Охотник за бабочками - Костин Сергей Юрьевич 12 стр.


— Значит, ты меня решил сюда заслать на смерть верную? Прием!

— Все-таки обижаешься. Да слышу по голосу. И снова зря. Кому как не тебе, урод, этим кораблем владеть. У меня глаз наметан. Я как тебя увидел, сразу понял. Ты и эта железяка, я хотел сказать, этот отличный корабль, созданы друг для друга. Ведь по твоим меркам скроен, под тебя, под уродца.

В этом Лысина права. Я даже поначалу на данный факт внимания и не обратил. А сейчас, да. Внутри все миниатюрное, и двери, и кресло.

— А крики, почему здесь слышаться? Прием! Прием!

Динамик некоторое время молчал.

— Он странный, этот корабль, — подал голос лысый, — В первые дни все порывался удрать от нас, пока мы его на цепи не посадили.

— Сам? Без экипажа? Прием!

— В том то и дело, урод. Это меня и беспокоило. Так что ты там поосторожней. Мои специалисты намекали на то, что с этим железом поаккуратней надо быть. Может и живой, кто его знает. Наверняка он вас сейчас и не выпустит из нутра. Вот пошли своего таракана проверить.

Кузьмич побледнел, сорвался с места и, затарахтев крыльями, со сверхзвуковой скоростью метнулся туда и обратно.

— Замуровал, сволочь, — сообщил он, — Как есть намертво.

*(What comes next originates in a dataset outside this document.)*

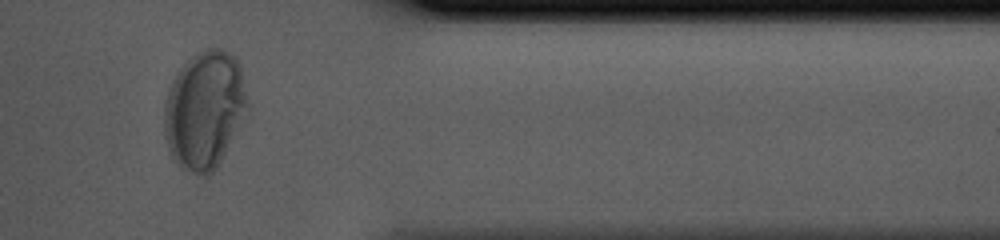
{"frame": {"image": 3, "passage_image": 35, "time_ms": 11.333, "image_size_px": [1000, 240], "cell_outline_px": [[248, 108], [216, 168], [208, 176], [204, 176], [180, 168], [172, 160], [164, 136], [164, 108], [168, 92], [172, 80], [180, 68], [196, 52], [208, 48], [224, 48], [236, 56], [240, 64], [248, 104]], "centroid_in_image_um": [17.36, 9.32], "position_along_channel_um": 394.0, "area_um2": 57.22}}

— Вот видишь, — было слышно, как вздохнул лысый, — Теперь ты его то ли хозяин, то ли пленник. Разбирайся. Мы цепи уже сняли. И я там запчастей, на всякий случай, подкинул. Лети, сокол. И подальше. Не хочу я это хозяйство на блокпосту иметь. Прощай, урод. Да! Если тебе интересно, данное космическое чудовище имеет довольно странное название. Мои лингвисты так и не смогли перевести. Запоминай по буквам. «В». Точка. «О». Точка. «Л». Точка. Дальше какая-то гадость непонятная с хвостиком. «Ф». Конец названия. Заслонки я открыл.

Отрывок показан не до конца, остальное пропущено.